I know that cost and it makes me tremble with fear. You see, love is beautiful in many different ways, but the love Christ has called us to is more than just a pleasant feeling.

It’s a constant dying to oneself.

It’s saying no to YOUR wants and desires for the sake of others and ultimately the Gospel.

It’s forgiving your siblings, parents, spouse, or friends for wounding you deeply and then choosing to love and selflessly serve them again.
It’s picking up the phone for that needy friend at 2:30am or opening up your home when you’re exhausted and finally just put your feet up.

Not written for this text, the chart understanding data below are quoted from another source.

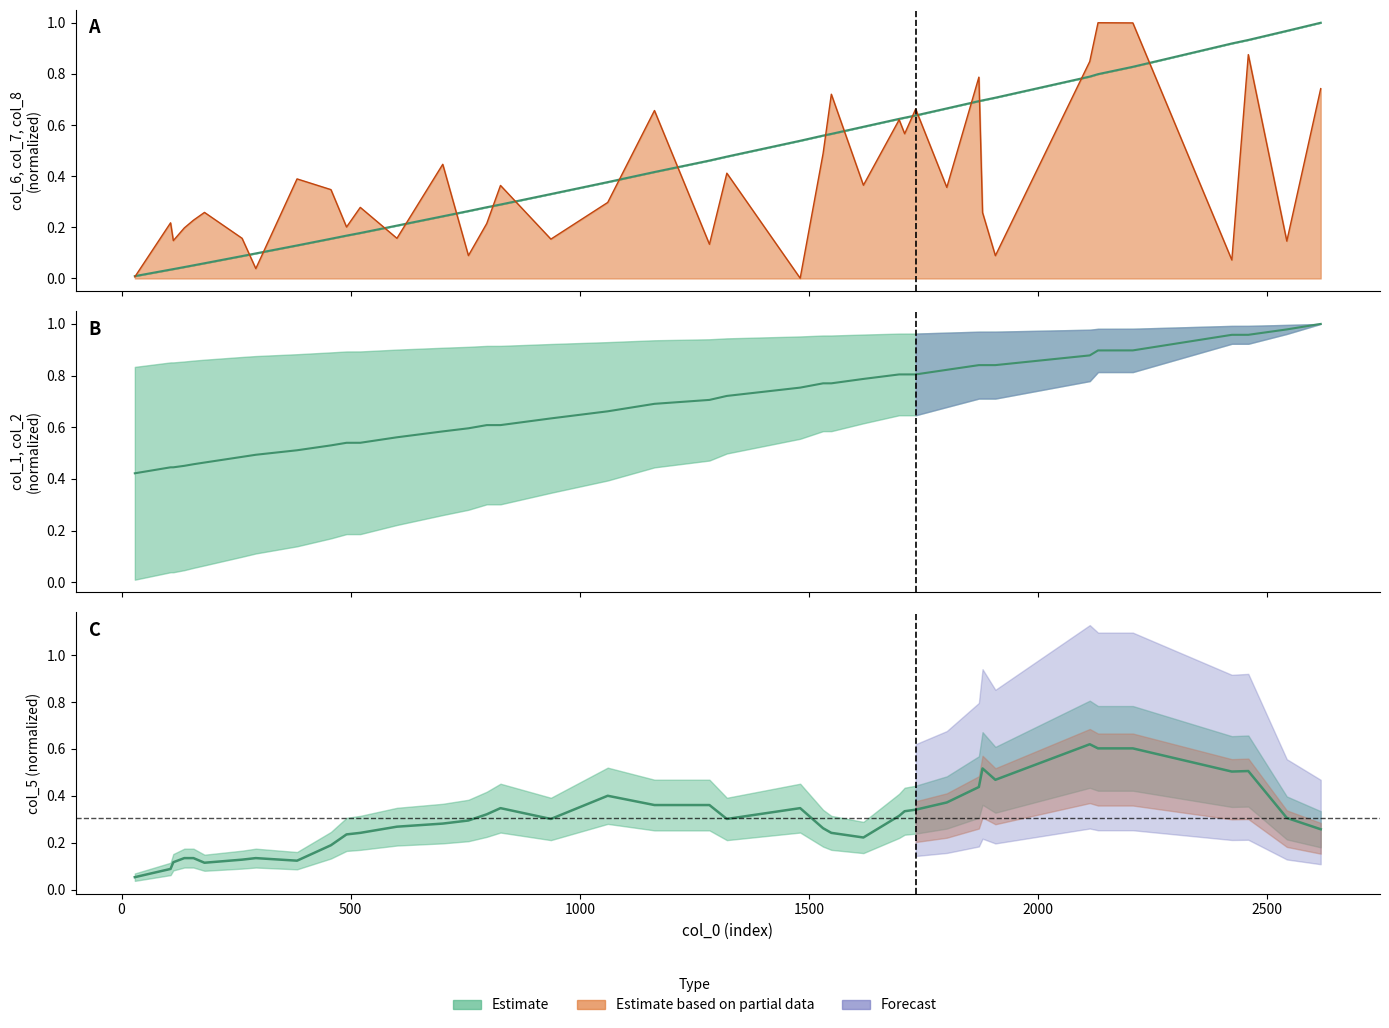

Reading right to left, extract all data points from this chart.

col_1: 1.0	1.0	1.0	1.0	0.9	0.9	0.9	0.8	0.8	0.8	0.8	0.8	0.8	0.8	0.8	0.8	0.8	0.8	0.7	0.7	0.7	0.7	0.6	0.6	0.6	0.6	0.6	0.6	0.5	0.5	0.5	0.5	0.5	0.5	0.5	0.5	0.5	0.4	0.4	0.4
col_6: 1.0	1.0	0.9	0.9	0.8	0.8	0.8	0.7	0.7	0.7	0.7	0.6	0.6	0.6	0.6	0.6	0.6	0.5	0.5	0.5	0.4	0.4	0.3	0.3	0.3	0.3	0.2	0.2	0.2	0.2	0.2	0.1	0.1	0.1	0.1	0.1	0.0	0.0	0.0	0.0
col_8: 0.7	0.1	0.9	0.1	1.0	1.0	0.8	0.1	0.3	0.8	0.4	0.7	0.6	0.6	0.4	0.7	0.5	0.0	0.4	0.1	0.7	0.3	0.2	0.4	0.2	0.1	0.4	0.2	0.3	0.2	0.3	0.4	0.0	0.2	0.3	0.2	0.2	0.1	0.2	0.0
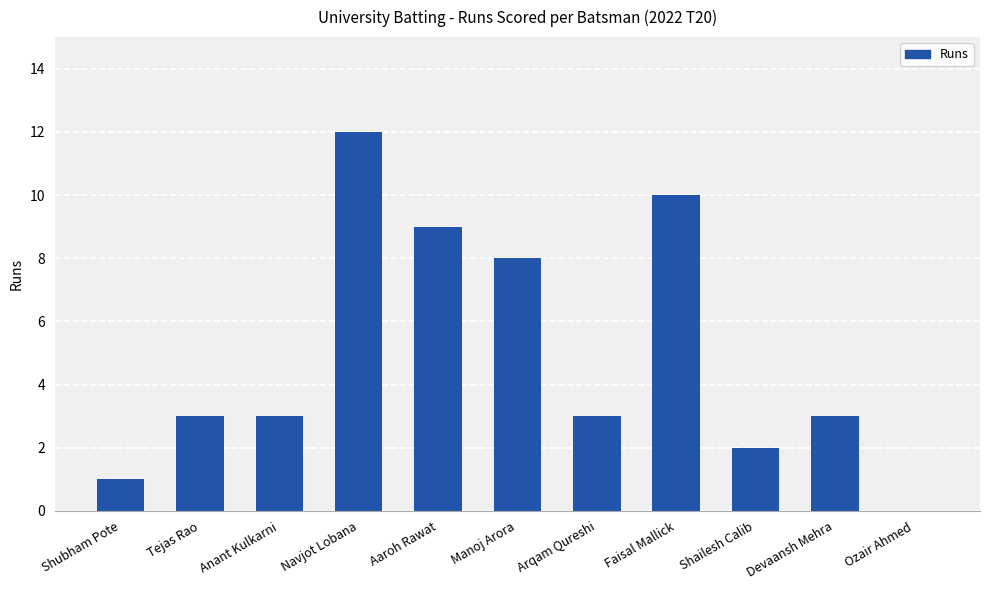

Reading left to right, transcribe all the data shown in this chart.

1	3	3	12	9	8	3	10	2	3	0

Love looks this overused idea of self-care straight in the eyes and says, “Sure I’ll be a good steward of my body and time and resources, but that looks mostly like giving it all away for the kingdom’s sake.” That doesn’t mean we don’t rest and neglect ourselves. (I’m looking at you over-achieving people pleasers who can’t say no, because love also is saying NO sometimes). But it means that more often than not, we put the good of others first and love our neighbors as ourselves.

Love is a many splendored thing (name that movie for 5+ points), but let us not forget that the love that we are called to live-out looks like a God coming to earth as man, living a perfect life, and being beaten and shamed and ultimately killed so that He could overcome death and sin and be raised from the dead so that you and I could live in eternity with Him, restored. Every wound healed, every tear wiped away.

Greater love has no one than this.

And that is the love we’re called to replicate today.

Hopers, I say this with timidity because I know the cost and the hard thing that He’s calling us to, but I also know that joy is ever-present, even in the laying down. Christ never said it’d be easy, nor did He say we wouldn’t suffer. But He did say He’d never leave us, and His word tells us that His love will fuel this crazy selfless love in our own lives in seasons of joy, pain, and the everyday in between.

So this week as we talk about love and as you live a life of love on mission, I want to leave you with these questions:

Who is God calling you to lay down your life for? Your family? Friends? That outsider?

How can you selflessly love and lay down your life?

What is one tangible way you can love like Jesus this week?